Required action: Repeat the listing below in full.

.....

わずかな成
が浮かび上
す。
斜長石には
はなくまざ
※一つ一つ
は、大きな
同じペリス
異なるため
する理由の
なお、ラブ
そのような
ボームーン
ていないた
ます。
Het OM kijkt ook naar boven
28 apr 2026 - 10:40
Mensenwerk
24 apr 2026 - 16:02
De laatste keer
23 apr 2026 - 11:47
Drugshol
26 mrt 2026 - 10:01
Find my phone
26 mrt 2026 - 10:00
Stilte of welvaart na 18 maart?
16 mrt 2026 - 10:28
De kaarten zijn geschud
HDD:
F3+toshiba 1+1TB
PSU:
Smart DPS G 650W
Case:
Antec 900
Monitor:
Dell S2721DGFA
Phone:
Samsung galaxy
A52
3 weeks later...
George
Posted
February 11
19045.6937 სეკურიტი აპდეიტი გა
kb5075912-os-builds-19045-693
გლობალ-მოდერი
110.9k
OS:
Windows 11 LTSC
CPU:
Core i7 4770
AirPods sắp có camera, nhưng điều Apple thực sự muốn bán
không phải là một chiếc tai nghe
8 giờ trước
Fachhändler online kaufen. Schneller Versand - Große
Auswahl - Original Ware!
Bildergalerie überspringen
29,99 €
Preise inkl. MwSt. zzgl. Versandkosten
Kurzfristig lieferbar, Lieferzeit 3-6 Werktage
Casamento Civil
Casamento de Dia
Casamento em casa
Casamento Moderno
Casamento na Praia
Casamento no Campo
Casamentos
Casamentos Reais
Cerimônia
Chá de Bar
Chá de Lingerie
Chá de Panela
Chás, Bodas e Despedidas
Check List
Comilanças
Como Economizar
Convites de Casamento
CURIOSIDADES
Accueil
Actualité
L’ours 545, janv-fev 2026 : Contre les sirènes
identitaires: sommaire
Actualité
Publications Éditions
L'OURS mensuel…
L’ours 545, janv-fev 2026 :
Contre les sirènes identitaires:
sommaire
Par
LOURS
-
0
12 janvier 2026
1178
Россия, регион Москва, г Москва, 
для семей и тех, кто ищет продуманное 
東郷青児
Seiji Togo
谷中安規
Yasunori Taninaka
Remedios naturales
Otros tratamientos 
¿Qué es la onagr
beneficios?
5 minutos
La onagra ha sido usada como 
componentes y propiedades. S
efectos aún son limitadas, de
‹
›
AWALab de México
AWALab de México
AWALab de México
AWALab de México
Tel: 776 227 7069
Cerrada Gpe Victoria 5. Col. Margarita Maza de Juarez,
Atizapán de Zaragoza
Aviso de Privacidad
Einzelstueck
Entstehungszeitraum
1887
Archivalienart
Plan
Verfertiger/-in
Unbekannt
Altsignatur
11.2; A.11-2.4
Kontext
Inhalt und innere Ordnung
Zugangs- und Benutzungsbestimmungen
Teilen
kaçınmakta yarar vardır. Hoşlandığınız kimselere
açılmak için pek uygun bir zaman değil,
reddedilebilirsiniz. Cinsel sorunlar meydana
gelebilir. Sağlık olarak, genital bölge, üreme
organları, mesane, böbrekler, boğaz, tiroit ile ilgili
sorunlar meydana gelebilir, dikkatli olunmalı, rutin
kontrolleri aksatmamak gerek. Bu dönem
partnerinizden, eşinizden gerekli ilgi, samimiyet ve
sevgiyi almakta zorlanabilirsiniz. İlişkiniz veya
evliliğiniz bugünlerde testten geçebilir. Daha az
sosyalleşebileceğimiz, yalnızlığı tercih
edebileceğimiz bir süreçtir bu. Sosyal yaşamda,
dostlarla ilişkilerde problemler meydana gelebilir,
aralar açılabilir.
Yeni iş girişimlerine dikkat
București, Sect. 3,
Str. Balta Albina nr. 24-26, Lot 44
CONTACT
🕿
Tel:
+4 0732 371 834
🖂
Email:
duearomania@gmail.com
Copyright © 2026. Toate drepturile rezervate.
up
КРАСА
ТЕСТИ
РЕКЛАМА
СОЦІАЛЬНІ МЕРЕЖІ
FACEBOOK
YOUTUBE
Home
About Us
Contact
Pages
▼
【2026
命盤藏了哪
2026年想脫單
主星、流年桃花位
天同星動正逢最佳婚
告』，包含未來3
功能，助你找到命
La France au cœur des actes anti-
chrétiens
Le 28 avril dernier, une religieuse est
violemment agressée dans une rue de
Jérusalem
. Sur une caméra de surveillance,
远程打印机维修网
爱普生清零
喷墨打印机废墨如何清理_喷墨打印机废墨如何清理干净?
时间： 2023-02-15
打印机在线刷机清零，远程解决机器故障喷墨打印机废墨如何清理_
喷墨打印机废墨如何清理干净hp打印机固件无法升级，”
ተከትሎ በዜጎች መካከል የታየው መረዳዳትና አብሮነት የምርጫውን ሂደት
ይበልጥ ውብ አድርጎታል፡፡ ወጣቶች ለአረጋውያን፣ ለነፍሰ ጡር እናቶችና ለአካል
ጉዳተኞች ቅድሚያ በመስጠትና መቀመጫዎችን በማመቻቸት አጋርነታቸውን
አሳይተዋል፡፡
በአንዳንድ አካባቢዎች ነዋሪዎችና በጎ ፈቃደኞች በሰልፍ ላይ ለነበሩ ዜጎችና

.....

Answer area:
わずかな成
が浮かび上
す。
斜長石には
はなくまざ
※一つ一つ
は、大きな
同じペリス
異なるため
する理由の
なお、ラブ
そのような
ボームーン
ていないた
ます。
Het OM kijkt ook naar boven
28 apr 2026 - 10:40
Mensenwerk
24 apr 2026 - 16:02
De laatste keer
23 apr 2026 - 11:47
Drugshol
26 mrt 2026 - 10:01
Find my phone
26 mrt 2026 - 10:00
Stilte of welvaart na 18 maart?
16 mrt 2026 - 10:28
De kaarten zijn geschud
HDD:
F3+toshiba 1+1TB
PSU:
Smart DPS G 650W
Case:
Antec 900
Monitor:
Dell S2721DGFA
Phone:
Samsung galaxy
A52
3 weeks later...
George
Posted
February 11
19045.6937 სეკურიტი აპდეიტი გა
kb5075912-os-builds-19045-693
გლობალ-მოდერი
110.9k
OS:
Windows 11 LTSC
CPU:
Core i7 4770
AirPods sắp có camera, nhưng điều Apple thực sự muốn bán
không phải là một chiếc tai nghe
8 giờ trước
Fachhändler online kaufen. Schneller Versand - Große
Auswahl - Original Ware!
Bildergalerie überspringen
29,99 €
Preise inkl. MwSt. zzgl. Versandkosten
Kurzfristig lieferbar, Lieferzeit 3-6 Werktage
Casamento Civil
Casamento de Dia
Casamento em casa
Casamento Moderno
Casamento na Praia
Casamento no Campo
Casamentos
Casamentos Reais
Cerimônia
Chá de Bar
Chá de Lingerie
Chá de Panela
Chás, Bodas e Despedidas
Check List
Comilanças
Como Economizar
Convites de Casamento
CURIOSIDADES
Accueil
Actualité
L’ours 545, janv-fev 2026 : Contre les sirènes
identitaires: sommaire
Actualité
Publications Éditions
L'OURS mensuel…
L’ours 545, janv-fev 2026 :
Contre les sirènes identitaires:
sommaire
Par
LOURS
-
0
12 janvier 2026
1178
Россия, регион Москва, г Москва, 
для семей и тех, кто ищет продуманное 
東郷青児
Seiji Togo
谷中安規
Yasunori Taninaka
Remedios naturales
Otros tratamientos 
¿Qué es la onagr
beneficios?
5 minutos
La onagra ha sido usada como 
componentes y propiedades. S
efectos aún son limitadas, de
‹
›
AWALab de México
AWALab de México
AWALab de México
AWALab de México
Tel: 776 227 7069
Cerrada Gpe Victoria 5. Col. Margarita Maza de Juarez,
Atizapán de Zaragoza
Aviso de Privacidad
Einzelstueck
Entstehungszeitraum
1887
Archivalienart
Plan
Verfertiger/-in
Unbekannt
Altsignatur
11.2; A.11-2.4
Kontext
Inhalt und innere Ordnung
Zugangs- und Benutzungsbestimmungen
Teilen
kaçınmakta yarar vardır. Hoşlandığınız kimselere
açılmak için pek uygun bir zaman değil,
reddedilebilirsiniz. Cinsel sorunlar meydana
gelebilir. Sağlık olarak, genital bölge, üreme
organları, mesane, böbrekler, boğaz, tiroit ile ilgili
sorunlar meydana gelebilir, dikkatli olunmalı, rutin
kontrolleri aksatmamak gerek. Bu dönem
partnerinizden, eşinizden gerekli ilgi, samimiyet ve
sevgiyi almakta zorlanabilirsiniz. İlişkiniz veya
evliliğiniz bugünlerde testten geçebilir. Daha az
sosyalleşebileceğimiz, yalnızlığı tercih
edebileceğimiz bir süreçtir bu. Sosyal yaşamda,
dostlarla ilişkilerde problemler meydana gelebilir,
aralar açılabilir.
Yeni iş girişimlerine dikkat
București, Sect. 3,
Str. Balta Albina nr. 24-26, Lot 44
CONTACT
🕿
Tel:
+4 0732 371 834
🖂
Email:
duearomania@gmail.com
Copyright © 2026. Toate drepturile rezervate.
up
КРАСА
ТЕСТИ
РЕКЛАМА
СОЦІАЛЬНІ МЕРЕЖІ
FACEBOOK
YOUTUBE
Home
About Us
Contact
Pages
▼
【2026
命盤藏了哪
2026年想脫單
主星、流年桃花位
天同星動正逢最佳婚
告』，包含未來3
功能，助你找到命
La France au cœur des actes anti-
chrétiens
Le 28 avril dernier, une religieuse est
violemment agressée dans une rue de
Jérusalem
. Sur une caméra de surveillance,
远程打印机维修网
爱普生清零
喷墨打印机废墨如何清理_喷墨打印机废墨如何清理干净?
时间： 2023-02-15
打印机在线刷机清零，远程解决机器故障喷墨打印机废墨如何清理_
喷墨打印机废墨如何清理干净hp打印机固件无法升级，”
ተከትሎ በዜጎች መካከል የታየው መረዳዳትና አብሮነት የምርጫውን ሂደት
ይበልጥ ውብ አድርጎታል፡፡ ወጣቶች ለአረጋውያን፣ ለነፍሰ ጡር እናቶችና ለአካል
ጉዳተኞች ቅድሚያ በመስጠትና መቀመጫዎችን በማመቻቸት አጋርነታቸውን
አሳይተዋል፡፡
በአንዳንድ አካባቢዎች ነዋሪዎችና በጎ ፈቃደኞች በሰልፍ ላይ ለነበሩ ዜጎችና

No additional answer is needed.